02 novembre 2006

The Black Dahlia

di Ferdinando Carcavallo

E' stato bello rivedere il vecchio Brian al lavoro. E' stato bello vederlo alle prese con un plot duro e sporco come il romanzo di Ellroy. Sarebbe stato altrettanto bello imbattersi in qualcosa di simile a The Untouchables, e per tutto quello che concerne la magia del set (camera, fotografia, scenografie) in effetti non si è andati molto lontani. Ma l'impressione che si ha vedendo questo film è quella di assistere ad un opera solo formalmente di De Palma. Un po' come quei grandissimi antichi affreschi realizzati dalle botteghe dei grandi maestri che si limitavano solo a supervisionare il lavoro e firmare l'opera. Gli ingredienti depalmiani ci sono tutti (bifocale, piani sequenza, rallenty...manca lo split screen) ma sembrano usati un po' troppo manieristicamente, come se il regista volesse citare se stesso.
Dal punto di vista della sceneggiatura, invece, The Black Dahlia pecca di una trascuratezza narrativa che rende molto difficile concentrarsi sulla vicenda principale, ossia l'orrendo assassinio della giovane Bett Short la cui personalità non viene mai approfondita per tutta la storia. Sembrerebbe che rispetto all'originale letterario De Palma abbia voluto focalizzare la storia sul rapporto tra i due poliziotti protaginisti (Hartnett e Eckhart) e la bionda Kay (Johansson) piuttosto che sulla squallida e triste vita dell'attricetta sulla quale Ellroy proiettava la tragica fine della madre assassinata. Tuttavia il grande Brian sembra fallire in questo intento mostrandoci per ognuno dei tre personaggi sempre troppo poco per riuscire a capire bene quello che accade.
In poche parole, De Palma pretende dal suo pubblico una grande concentrazione alle parole e alle immagini e una notevole capacità di memorizzare particolari che, onestamente, io non sono riuscito a onorare.

Ma il fallimento di un genio è sempre meglio del capolavoro di un mediocre.

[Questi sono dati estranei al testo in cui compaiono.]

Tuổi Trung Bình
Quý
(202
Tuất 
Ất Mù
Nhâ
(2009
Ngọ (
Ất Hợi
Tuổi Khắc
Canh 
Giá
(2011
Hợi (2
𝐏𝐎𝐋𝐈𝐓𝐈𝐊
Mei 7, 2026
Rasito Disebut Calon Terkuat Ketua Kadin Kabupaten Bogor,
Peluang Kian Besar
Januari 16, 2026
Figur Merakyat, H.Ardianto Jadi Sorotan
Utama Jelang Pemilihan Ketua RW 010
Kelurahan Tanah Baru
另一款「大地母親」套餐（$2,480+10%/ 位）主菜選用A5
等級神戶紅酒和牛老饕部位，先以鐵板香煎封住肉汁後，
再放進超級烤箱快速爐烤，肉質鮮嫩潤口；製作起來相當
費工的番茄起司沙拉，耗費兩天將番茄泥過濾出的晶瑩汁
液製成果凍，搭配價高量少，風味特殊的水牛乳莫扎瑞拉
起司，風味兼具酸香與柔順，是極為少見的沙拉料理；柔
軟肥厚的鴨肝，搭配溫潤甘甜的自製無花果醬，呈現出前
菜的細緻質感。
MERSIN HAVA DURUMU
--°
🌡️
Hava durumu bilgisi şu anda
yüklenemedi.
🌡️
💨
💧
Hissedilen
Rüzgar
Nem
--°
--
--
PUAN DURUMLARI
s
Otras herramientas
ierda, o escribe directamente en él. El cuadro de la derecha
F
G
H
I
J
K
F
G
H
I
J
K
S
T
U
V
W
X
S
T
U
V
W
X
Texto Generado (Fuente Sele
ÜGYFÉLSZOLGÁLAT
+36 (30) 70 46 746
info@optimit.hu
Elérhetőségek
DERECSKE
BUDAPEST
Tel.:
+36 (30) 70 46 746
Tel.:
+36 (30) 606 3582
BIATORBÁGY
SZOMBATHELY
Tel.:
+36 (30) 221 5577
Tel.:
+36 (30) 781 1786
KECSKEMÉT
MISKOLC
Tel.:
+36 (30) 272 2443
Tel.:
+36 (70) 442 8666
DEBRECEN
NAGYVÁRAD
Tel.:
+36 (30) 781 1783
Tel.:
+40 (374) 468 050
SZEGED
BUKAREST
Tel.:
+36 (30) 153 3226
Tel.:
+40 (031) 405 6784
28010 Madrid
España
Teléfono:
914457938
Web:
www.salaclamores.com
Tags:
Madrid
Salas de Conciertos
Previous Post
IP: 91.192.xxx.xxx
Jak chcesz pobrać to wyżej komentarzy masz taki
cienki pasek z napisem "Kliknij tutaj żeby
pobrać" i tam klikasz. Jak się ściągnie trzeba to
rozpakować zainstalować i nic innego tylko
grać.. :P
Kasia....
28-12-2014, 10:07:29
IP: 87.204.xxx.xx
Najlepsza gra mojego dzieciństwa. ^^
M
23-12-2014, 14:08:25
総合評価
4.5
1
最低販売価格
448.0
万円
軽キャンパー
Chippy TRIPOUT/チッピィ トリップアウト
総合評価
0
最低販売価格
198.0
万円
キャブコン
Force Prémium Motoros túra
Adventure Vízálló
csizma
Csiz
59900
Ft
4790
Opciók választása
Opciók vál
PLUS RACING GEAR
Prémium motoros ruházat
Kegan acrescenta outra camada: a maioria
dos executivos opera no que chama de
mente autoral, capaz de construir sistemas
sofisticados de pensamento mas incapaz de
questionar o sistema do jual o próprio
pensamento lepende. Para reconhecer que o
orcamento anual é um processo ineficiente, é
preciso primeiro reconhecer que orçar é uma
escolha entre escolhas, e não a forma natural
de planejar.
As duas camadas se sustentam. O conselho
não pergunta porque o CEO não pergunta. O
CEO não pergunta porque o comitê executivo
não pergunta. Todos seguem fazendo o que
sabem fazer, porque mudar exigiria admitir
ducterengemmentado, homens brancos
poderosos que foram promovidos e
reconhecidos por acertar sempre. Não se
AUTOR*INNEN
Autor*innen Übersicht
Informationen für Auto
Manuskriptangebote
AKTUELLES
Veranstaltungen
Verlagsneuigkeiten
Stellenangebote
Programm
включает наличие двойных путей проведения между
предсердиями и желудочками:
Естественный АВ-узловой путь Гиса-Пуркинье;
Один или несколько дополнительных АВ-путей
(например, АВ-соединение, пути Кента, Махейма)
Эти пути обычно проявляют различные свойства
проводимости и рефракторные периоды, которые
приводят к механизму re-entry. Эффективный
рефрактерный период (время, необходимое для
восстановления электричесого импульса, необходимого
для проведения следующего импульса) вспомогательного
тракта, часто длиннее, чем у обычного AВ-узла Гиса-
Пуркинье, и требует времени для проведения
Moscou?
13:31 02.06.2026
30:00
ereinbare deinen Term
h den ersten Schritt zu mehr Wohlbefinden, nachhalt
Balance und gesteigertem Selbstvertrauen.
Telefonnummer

P.S. Bellissime e inquietante l'apparizione di William "Phantom of Paradise" Finley.

3 commenti:

Anonimo ha detto...

Grande Brian!!! Sempre e malgrado tutto.


BenSG

Anonimo ha detto...

"Sembrerebbe che rispetto all'originale letterario De Palma abbia voluto focalizzare la storia sul rapporto tra i due poliziotti protaginisti (Hartnett e Eckhart) e la bionda Kay (Johansson) piuttosto che sulla squallida e triste vita dell'attricetta sulla quale Ellroy proiettava la tragica fine della madre assassinata."
Da questo passaggio in realtà viene il sospetto che tu la fonte letteraria non la conosca... Quelle scene nel film di De Palma in cui vediamo Elizabeth Short sono già un approfondimento maggiore sul personaggio della Dalia rispetto a com'è tratteggiata (cioè quasi niente) nel libro. Il romanzo di Ellroy è tutto su Bucky e Lee. E detto questo, De Palma ha "fallito" (il film è comunque molto bello) proprio nell'approfondimento dell'ossessione dei due per la morta.

Kinemazone ha detto...

Il personaggio di Elisabeth Short, invece, è molto più delineato nel libro di Ellroy. Nel film si vedono solo i provini ma dei mille fidanzati, alcuni dei quali inventati, di Elisabeth non v'è traccia. Anche del marine vi è solo un accenno. Quello che del libro non ho ritrovato nel film (e su questo siamo daccordo) è lo squallore e il tormento delle vite dei personaggi, non solo la Dahlia. L'ossessione stessa di Ms. Ice arriva così improvvisa da sembrare di origine schizofrenica.